## TASK OBJECTIVE
An exact transcription of the lines below, from the first through the one containing "analysis of ovarian", is the only output wanted.

## PROVIDED RECORDS
== Segment start ==
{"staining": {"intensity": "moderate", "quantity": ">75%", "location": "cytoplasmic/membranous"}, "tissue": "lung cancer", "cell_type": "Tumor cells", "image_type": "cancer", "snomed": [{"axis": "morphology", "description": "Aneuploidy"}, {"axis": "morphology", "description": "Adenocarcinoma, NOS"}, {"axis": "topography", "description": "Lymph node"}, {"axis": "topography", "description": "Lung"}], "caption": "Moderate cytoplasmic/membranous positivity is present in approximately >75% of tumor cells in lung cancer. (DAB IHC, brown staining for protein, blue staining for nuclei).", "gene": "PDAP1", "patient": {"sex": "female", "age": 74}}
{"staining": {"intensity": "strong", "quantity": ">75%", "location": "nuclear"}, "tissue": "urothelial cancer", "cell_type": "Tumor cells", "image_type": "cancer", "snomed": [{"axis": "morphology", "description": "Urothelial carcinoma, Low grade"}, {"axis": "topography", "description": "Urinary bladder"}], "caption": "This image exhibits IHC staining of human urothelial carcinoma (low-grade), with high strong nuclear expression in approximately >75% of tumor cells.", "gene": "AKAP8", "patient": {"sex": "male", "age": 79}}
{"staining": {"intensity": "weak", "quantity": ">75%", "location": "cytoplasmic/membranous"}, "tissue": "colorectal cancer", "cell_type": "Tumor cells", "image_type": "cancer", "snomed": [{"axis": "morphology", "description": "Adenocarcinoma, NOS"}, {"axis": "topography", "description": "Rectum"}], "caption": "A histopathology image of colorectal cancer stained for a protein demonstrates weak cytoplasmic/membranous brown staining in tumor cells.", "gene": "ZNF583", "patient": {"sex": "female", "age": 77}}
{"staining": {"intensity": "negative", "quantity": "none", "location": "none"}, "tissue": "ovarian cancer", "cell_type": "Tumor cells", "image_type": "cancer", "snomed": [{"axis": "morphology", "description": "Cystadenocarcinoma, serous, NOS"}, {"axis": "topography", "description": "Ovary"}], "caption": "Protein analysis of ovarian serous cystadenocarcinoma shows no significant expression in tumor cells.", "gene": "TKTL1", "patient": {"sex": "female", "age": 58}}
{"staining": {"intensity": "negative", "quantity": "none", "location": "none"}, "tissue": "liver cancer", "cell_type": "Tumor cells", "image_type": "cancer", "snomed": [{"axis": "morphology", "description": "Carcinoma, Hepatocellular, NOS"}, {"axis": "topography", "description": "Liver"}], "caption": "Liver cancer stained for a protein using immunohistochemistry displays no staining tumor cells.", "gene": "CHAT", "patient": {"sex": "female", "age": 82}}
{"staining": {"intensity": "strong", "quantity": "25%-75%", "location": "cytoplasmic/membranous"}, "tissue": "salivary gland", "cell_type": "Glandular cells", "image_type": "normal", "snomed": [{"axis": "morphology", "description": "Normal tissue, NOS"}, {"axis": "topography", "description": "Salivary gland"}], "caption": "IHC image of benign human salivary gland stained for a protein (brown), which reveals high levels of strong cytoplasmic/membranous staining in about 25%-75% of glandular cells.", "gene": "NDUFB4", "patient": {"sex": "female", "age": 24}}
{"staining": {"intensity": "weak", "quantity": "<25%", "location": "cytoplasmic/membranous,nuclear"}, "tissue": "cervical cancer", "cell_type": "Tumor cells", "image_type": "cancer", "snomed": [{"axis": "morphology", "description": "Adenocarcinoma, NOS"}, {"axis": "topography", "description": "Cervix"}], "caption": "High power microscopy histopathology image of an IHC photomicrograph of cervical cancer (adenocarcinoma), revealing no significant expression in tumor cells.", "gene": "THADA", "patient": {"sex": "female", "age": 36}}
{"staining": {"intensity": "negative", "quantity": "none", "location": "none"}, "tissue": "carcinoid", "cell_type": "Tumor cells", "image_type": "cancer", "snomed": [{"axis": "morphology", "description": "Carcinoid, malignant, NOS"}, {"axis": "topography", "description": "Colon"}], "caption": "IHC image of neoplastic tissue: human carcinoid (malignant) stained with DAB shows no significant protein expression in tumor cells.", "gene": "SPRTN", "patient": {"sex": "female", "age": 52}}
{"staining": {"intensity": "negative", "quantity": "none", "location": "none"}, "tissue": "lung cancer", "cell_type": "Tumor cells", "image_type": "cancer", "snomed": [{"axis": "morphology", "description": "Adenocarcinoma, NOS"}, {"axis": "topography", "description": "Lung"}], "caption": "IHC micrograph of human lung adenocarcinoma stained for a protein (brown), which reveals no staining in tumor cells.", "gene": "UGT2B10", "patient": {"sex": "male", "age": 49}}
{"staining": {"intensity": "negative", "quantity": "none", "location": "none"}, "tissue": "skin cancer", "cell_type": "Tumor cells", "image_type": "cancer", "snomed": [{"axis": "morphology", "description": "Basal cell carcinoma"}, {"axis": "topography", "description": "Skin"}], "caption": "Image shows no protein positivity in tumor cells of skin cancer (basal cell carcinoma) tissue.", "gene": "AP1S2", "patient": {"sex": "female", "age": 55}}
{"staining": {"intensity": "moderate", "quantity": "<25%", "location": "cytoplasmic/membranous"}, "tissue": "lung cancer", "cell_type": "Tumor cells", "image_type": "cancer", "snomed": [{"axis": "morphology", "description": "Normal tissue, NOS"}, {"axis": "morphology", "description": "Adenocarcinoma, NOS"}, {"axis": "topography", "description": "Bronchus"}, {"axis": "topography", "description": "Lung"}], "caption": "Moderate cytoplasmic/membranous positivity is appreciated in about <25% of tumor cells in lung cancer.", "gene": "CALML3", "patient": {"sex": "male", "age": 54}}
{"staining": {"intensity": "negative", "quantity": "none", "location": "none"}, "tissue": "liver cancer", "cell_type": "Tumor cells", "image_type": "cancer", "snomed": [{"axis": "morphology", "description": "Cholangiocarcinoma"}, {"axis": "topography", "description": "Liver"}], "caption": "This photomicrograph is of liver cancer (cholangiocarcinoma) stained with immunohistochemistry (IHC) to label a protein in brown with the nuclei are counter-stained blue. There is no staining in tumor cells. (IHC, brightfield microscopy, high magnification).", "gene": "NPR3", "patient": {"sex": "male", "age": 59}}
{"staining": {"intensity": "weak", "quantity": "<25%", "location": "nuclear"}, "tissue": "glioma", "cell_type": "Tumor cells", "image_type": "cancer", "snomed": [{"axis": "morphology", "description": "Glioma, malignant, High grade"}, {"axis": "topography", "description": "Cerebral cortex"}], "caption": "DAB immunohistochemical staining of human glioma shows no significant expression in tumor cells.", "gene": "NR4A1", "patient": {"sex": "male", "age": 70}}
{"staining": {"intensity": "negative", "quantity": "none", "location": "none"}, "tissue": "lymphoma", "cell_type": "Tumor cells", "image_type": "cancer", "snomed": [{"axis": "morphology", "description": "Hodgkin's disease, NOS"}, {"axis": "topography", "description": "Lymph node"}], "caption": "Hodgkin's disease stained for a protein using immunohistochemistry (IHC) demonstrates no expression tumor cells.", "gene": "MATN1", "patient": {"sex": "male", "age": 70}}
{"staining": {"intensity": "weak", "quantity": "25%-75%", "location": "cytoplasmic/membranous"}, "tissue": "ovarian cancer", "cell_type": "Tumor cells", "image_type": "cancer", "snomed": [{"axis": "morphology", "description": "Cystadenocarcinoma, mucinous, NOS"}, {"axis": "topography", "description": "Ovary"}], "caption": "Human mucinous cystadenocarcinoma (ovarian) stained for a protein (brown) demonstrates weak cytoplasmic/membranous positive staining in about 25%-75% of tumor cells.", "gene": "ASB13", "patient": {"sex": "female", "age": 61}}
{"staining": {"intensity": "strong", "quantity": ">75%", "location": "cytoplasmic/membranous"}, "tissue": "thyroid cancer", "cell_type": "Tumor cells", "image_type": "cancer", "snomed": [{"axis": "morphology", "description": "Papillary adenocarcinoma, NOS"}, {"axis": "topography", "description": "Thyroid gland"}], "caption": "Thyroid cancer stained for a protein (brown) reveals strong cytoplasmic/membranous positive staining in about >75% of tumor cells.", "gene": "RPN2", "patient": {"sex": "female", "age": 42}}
== Segment end ==
## ANSWER BOX
{"staining": {"intensity": "moderate", "quantity": ">75%", "location": "cytoplasmic/membranous"}, "tissue": "lung cancer", "cell_type": "Tumor cells", "image_type": "cancer", "snomed": [{"axis": "morphology", "description": "Aneuploidy"}, {"axis": "morphology", "description": "Adenocarcinoma, NOS"}, {"axis": "topography", "description": "Lymph node"}, {"axis": "topography", "description": "Lung"}], "caption": "Moderate cytoplasmic/membranous positivity is present in approximately >75% of tumor cells in lung cancer. (DAB IHC, brown staining for protein, blue staining for nuclei).", "gene": "PDAP1", "patient": {"sex": "female", "age": 74}}
{"staining": {"intensity": "strong", "quantity": ">75%", "location": "nuclear"}, "tissue": "urothelial cancer", "cell_type": "Tumor cells", "image_type": "cancer", "snomed": [{"axis": "morphology", "description": "Urothelial carcinoma, Low grade"}, {"axis": "topography", "description": "Urinary bladder"}], "caption": "This image exhibits IHC staining of human urothelial carcinoma (low-grade), with high strong nuclear expression in approximately >75% of tumor cells.", "gene": "AKAP8", "patient": {"sex": "male", "age": 79}}
{"staining": {"intensity": "weak", "quantity": ">75%", "location": "cytoplasmic/membranous"}, "tissue": "colorectal cancer", "cell_type": "Tumor cells", "image_type": "cancer", "snomed": [{"axis": "morphology", "description": "Adenocarcinoma, NOS"}, {"axis": "topography", "description": "Rectum"}], "caption": "A histopathology image of colorectal cancer stained for a protein demonstrates weak cytoplasmic/membranous brown staining in tumor cells.", "gene": "ZNF583", "patient": {"sex": "female", "age": 77}}
{"staining": {"intensity": "negative", "quantity": "none", "location": "none"}, "tissue": "ovarian cancer", "cell_type": "Tumor cells", "image_type": "cancer", "snomed": [{"axis": "morphology", "description": "Cystadenocarcinoma, serous, NOS"}, {"axis": "topography", "description": "Ovary"}], "caption": "Protein analysis of ovarian serous cystadenocarcinoma shows no significant expression in tumor cells.", "gene": "TKTL1", "patient": {"sex": "female", "age": 58}}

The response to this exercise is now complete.